Figure 2-9 Proteins in the plasma membrane serve as transporters, signal receptors, and ion channels. Extracellular signals are amplified by receptors, because binding of a single ligand molecule to the surface receptor causes many molecules of an intracellular signal molecule to be formed, or many ions to flow through the opened channel. Transporters carry substances into and out of the cell, but do not act as signal amplifiers.

Some surface receptors recognize ligands of low molecular weight, and others recognize macromolecules. For example, binding of acetylcholine (M_r 146) to its receptor begins a cascade of cellular events that underlie the transmission of signals for muscle contraction. Blood proteins (M_r > 20,000) that carry lipids (lipoproteins) are recognized by specific cell surface receptors and then transported into the cells. Antigens (proteins, viruses, or bacteria, recognized by the immune system as foreign) bind to specific receptors and trigger the production of antibodies. During the development of multicellular organisms, neighboring cells influence each other's developmental paths, as signal molecules from one cell type react with receptors of other cells.
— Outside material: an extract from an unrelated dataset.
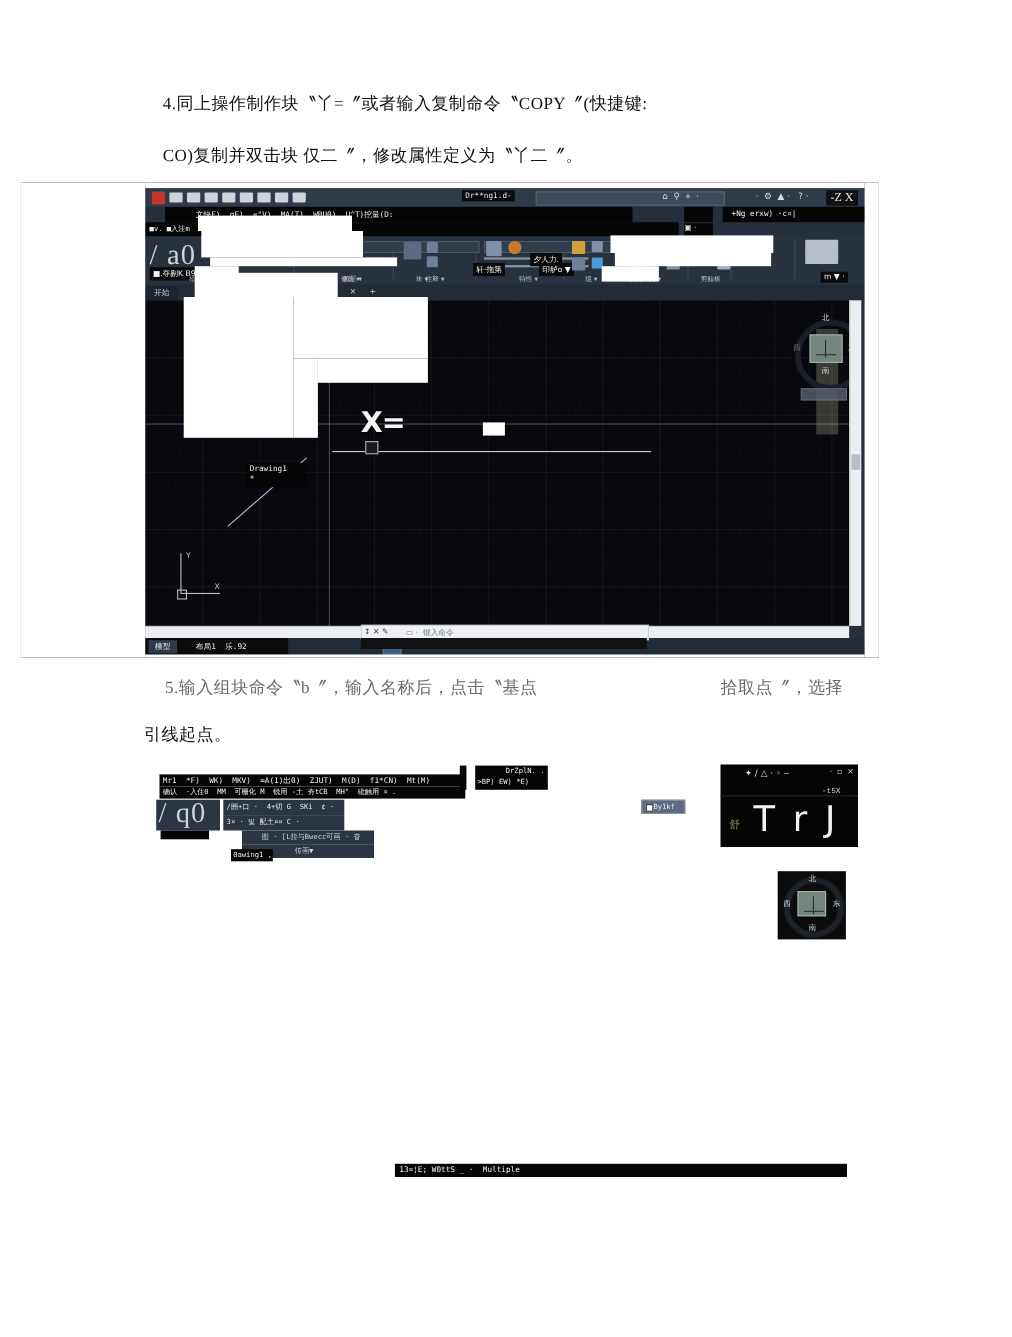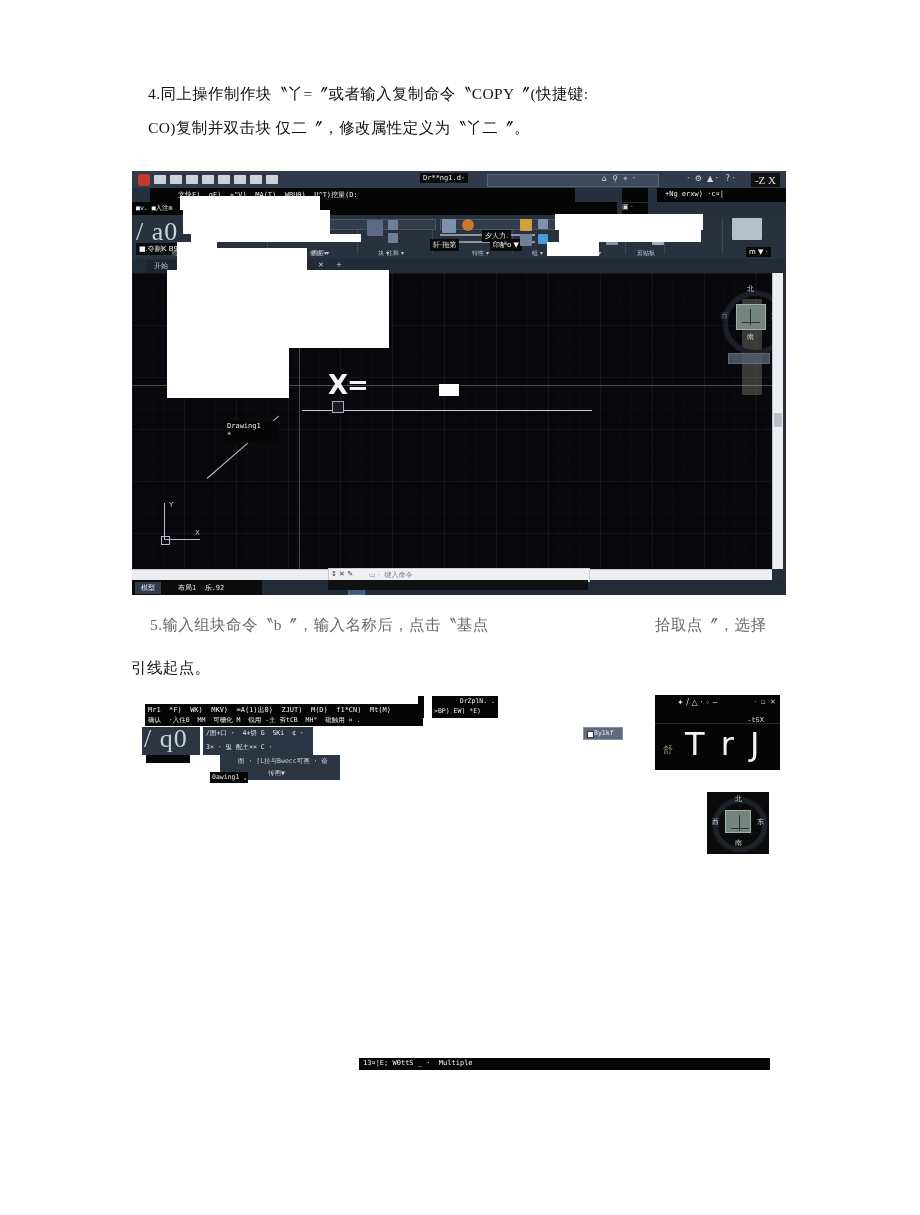"CO)复制并双击块 仅二〞，修改属性定义为〝丫二〞。" div.doc-para { top: 118px -> 131px }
Thus the surface membrane of a cell is a complex mosaic of different kinds of highly specific "molecular antennae" through which cells receive, amplify, and react to external signals.

Most cells of higher plants have a cell wall outside the plasma membrane (Fig. 2-8b), which serves as a rigid, protective shell. The cell wall, composed of cellulose and other carbohydrate polymers, is thick but porous. It allows water and small molecules to pass readily, but swelling of the cell due to the accumulation of water is resisted by the rigidity of the wall.